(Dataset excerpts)
● ● ●
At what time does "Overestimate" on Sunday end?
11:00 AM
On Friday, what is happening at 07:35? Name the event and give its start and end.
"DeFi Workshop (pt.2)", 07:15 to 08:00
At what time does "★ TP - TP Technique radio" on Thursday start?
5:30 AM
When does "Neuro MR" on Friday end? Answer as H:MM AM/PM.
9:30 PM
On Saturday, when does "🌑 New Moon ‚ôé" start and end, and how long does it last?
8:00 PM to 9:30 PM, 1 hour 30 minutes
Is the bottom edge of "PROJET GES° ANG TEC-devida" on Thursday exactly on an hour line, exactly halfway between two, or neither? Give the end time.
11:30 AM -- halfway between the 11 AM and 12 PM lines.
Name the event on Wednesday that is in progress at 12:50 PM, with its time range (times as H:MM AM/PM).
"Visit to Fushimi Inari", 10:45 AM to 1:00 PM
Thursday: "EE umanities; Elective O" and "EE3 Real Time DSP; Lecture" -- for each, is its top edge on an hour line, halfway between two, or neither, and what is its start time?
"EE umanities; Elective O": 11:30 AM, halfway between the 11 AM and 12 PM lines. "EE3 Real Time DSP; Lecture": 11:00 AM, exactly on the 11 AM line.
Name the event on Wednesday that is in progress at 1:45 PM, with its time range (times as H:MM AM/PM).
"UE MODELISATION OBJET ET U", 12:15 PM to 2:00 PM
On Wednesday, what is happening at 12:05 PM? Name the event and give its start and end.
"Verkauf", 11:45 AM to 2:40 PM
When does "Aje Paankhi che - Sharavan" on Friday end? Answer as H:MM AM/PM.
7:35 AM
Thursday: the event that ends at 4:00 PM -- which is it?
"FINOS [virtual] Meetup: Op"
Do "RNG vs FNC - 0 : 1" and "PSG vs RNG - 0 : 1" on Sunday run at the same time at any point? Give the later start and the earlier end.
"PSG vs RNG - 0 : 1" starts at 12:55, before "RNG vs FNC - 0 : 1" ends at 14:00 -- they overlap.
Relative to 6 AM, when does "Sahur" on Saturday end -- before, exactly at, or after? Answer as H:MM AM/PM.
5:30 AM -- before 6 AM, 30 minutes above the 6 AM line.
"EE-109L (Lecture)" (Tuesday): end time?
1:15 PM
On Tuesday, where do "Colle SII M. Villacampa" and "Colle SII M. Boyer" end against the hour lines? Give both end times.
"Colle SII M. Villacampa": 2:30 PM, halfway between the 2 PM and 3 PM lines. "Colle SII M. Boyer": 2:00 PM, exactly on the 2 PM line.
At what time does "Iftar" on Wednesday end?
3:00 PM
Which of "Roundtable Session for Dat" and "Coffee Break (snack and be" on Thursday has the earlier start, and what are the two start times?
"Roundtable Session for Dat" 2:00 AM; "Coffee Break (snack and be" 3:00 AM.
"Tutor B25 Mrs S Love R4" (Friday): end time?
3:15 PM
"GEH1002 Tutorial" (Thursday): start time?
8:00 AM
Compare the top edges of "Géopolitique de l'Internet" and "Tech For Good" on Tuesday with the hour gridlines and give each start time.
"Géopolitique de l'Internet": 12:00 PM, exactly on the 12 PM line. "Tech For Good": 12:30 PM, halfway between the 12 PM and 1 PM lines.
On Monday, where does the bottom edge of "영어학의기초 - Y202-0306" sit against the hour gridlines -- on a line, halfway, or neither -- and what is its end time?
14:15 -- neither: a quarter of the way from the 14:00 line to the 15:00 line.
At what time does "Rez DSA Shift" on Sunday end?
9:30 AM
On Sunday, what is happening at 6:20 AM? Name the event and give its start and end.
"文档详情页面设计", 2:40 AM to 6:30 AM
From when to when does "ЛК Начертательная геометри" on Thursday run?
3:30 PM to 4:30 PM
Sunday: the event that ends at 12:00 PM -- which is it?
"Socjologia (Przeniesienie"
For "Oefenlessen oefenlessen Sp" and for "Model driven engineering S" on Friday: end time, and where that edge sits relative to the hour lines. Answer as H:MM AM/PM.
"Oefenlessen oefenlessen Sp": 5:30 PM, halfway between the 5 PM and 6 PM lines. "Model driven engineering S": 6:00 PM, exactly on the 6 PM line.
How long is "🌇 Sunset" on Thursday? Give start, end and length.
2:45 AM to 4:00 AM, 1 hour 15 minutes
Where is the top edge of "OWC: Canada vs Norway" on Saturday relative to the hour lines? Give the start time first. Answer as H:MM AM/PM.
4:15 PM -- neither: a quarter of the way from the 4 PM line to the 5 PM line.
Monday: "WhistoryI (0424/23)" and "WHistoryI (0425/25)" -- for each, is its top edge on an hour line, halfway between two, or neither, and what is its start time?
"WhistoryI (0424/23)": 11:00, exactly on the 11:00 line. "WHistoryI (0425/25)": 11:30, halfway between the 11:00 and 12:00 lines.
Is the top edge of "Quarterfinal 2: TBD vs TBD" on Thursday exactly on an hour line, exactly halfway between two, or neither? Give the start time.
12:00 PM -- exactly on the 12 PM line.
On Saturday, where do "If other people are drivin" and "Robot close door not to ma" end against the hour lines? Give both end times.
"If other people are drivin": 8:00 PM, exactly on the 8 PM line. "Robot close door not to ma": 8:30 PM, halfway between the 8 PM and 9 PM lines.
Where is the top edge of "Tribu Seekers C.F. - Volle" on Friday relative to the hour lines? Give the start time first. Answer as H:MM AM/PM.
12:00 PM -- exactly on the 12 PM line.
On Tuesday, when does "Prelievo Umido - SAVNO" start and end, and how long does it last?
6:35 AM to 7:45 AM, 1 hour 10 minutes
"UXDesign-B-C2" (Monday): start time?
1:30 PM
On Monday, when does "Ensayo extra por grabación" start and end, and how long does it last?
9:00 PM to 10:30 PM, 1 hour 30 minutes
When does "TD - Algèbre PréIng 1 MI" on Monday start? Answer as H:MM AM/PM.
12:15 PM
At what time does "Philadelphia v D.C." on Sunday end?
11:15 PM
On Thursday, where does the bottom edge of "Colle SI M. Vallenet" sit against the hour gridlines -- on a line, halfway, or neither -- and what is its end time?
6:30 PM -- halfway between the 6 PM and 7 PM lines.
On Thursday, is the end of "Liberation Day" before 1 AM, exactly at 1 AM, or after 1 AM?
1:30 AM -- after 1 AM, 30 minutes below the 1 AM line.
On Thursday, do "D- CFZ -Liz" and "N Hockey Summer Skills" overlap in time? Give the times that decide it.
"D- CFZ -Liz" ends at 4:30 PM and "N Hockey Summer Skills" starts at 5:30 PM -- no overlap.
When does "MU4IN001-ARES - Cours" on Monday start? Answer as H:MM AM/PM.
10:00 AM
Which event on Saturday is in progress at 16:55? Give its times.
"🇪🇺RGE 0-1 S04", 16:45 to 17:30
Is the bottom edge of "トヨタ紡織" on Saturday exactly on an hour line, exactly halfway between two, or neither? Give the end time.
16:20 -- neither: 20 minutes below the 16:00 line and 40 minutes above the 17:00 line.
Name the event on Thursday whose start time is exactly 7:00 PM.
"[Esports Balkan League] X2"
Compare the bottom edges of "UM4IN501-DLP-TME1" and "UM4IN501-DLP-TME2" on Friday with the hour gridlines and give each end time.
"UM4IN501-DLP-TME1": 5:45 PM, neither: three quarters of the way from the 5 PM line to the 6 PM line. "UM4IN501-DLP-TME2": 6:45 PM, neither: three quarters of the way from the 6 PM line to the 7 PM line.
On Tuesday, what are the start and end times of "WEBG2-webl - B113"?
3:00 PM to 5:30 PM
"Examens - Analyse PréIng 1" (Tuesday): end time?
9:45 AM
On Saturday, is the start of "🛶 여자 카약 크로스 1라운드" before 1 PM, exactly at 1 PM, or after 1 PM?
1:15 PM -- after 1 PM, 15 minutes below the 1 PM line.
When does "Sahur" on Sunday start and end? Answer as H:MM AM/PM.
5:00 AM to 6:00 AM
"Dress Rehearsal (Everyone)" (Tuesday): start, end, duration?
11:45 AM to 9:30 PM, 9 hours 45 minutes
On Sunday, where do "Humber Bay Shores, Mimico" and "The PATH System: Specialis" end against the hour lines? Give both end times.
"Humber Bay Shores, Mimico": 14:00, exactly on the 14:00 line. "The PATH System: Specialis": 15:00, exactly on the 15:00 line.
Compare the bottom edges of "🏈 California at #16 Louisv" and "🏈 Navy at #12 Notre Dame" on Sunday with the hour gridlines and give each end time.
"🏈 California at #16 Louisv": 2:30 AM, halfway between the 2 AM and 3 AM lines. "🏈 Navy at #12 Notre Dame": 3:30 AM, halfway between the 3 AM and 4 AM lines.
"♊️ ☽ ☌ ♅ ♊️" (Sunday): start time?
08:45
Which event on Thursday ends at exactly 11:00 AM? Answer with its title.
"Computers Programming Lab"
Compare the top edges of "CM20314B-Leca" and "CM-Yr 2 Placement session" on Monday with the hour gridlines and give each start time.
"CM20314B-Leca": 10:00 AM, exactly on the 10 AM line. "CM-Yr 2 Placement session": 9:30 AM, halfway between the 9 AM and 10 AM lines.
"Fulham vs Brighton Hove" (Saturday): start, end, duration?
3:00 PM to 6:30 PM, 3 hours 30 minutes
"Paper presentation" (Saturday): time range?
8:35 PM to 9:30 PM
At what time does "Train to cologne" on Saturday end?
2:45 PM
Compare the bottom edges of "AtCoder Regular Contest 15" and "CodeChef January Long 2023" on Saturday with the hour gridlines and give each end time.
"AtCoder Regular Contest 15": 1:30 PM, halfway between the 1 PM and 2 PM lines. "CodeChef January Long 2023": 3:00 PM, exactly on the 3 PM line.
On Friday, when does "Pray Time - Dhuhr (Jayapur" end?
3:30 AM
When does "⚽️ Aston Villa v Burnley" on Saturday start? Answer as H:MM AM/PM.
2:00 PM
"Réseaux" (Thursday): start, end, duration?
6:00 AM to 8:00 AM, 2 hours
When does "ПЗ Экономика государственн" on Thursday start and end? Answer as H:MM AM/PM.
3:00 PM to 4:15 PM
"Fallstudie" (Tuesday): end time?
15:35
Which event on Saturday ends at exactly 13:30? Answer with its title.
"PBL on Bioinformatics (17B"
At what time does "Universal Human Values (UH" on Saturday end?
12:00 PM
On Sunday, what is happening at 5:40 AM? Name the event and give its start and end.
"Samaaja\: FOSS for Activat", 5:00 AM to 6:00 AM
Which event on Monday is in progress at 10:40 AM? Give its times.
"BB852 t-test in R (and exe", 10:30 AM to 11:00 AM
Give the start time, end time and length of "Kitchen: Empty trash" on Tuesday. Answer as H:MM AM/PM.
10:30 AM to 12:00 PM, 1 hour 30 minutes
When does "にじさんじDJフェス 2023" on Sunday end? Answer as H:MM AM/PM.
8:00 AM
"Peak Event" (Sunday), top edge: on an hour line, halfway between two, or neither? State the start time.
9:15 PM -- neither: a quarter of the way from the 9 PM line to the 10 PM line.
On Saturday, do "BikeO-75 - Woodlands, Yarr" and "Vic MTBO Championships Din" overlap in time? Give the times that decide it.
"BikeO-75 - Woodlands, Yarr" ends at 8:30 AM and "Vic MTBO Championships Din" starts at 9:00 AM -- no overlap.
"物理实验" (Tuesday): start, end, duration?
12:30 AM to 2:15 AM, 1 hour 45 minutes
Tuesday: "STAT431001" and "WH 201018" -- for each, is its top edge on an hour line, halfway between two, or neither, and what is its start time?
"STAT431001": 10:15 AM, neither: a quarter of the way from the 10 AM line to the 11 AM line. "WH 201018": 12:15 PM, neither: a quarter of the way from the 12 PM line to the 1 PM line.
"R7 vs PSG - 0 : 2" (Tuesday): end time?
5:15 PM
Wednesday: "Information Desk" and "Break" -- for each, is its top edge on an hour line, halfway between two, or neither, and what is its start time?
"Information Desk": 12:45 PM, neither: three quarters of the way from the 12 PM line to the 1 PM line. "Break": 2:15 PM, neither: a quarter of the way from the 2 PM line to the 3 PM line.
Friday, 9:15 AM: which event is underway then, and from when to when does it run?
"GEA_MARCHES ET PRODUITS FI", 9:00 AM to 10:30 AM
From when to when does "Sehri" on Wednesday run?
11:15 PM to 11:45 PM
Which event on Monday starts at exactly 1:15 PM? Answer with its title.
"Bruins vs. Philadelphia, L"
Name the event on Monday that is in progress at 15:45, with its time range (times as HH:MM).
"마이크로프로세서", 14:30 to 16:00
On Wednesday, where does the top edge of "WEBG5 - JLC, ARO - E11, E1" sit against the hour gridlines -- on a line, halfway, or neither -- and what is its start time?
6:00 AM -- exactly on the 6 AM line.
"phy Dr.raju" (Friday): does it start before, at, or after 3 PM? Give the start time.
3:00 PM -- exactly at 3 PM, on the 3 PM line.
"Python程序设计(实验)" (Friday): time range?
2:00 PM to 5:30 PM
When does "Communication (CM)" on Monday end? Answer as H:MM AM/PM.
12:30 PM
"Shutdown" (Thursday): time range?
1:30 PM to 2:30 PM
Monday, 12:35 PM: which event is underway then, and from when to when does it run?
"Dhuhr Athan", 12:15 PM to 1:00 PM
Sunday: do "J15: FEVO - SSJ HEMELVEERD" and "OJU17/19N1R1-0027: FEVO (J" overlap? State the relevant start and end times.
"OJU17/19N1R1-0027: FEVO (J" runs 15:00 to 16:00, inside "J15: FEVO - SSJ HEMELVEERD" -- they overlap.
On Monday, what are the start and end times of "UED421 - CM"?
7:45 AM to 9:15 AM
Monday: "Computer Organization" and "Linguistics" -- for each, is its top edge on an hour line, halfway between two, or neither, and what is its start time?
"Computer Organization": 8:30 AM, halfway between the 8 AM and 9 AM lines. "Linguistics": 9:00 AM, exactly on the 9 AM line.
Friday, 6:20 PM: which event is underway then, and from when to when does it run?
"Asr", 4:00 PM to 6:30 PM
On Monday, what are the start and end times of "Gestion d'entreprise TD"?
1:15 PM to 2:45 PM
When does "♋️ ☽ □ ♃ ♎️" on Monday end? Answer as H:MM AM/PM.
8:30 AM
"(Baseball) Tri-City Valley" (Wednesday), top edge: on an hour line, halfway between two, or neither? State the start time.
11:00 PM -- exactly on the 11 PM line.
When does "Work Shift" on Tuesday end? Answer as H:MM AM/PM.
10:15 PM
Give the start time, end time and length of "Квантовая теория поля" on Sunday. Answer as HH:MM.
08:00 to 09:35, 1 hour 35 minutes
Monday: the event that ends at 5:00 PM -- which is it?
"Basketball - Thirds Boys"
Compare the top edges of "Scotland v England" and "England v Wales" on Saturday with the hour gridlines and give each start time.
● ● ●
◆ TASK
Reproduce the part of the items that opens with the line containing "Which event on Saturday ends" and closes with the line containing "9:15 PM -- neither: a". Copy both of those lines and every line between them word for word.

◆ RESPONSE TO THE EXERCISE
Which event on Saturday ends at exactly 13:30? Answer with its title.
"PBL on Bioinformatics (17B"
At what time does "Universal Human Values (UH" on Saturday end?
12:00 PM
On Sunday, what is happening at 5:40 AM? Name the event and give its start and end.
"Samaaja\: FOSS for Activat", 5:00 AM to 6:00 AM
Which event on Monday is in progress at 10:40 AM? Give its times.
"BB852 t-test in R (and exe", 10:30 AM to 11:00 AM
Give the start time, end time and length of "Kitchen: Empty trash" on Tuesday. Answer as H:MM AM/PM.
10:30 AM to 12:00 PM, 1 hour 30 minutes
When does "にじさんじDJフェス 2023" on Sunday end? Answer as H:MM AM/PM.
8:00 AM
"Peak Event" (Sunday), top edge: on an hour line, halfway between two, or neither? State the start time.
9:15 PM -- neither: a quarter of the way from the 9 PM line to the 10 PM line.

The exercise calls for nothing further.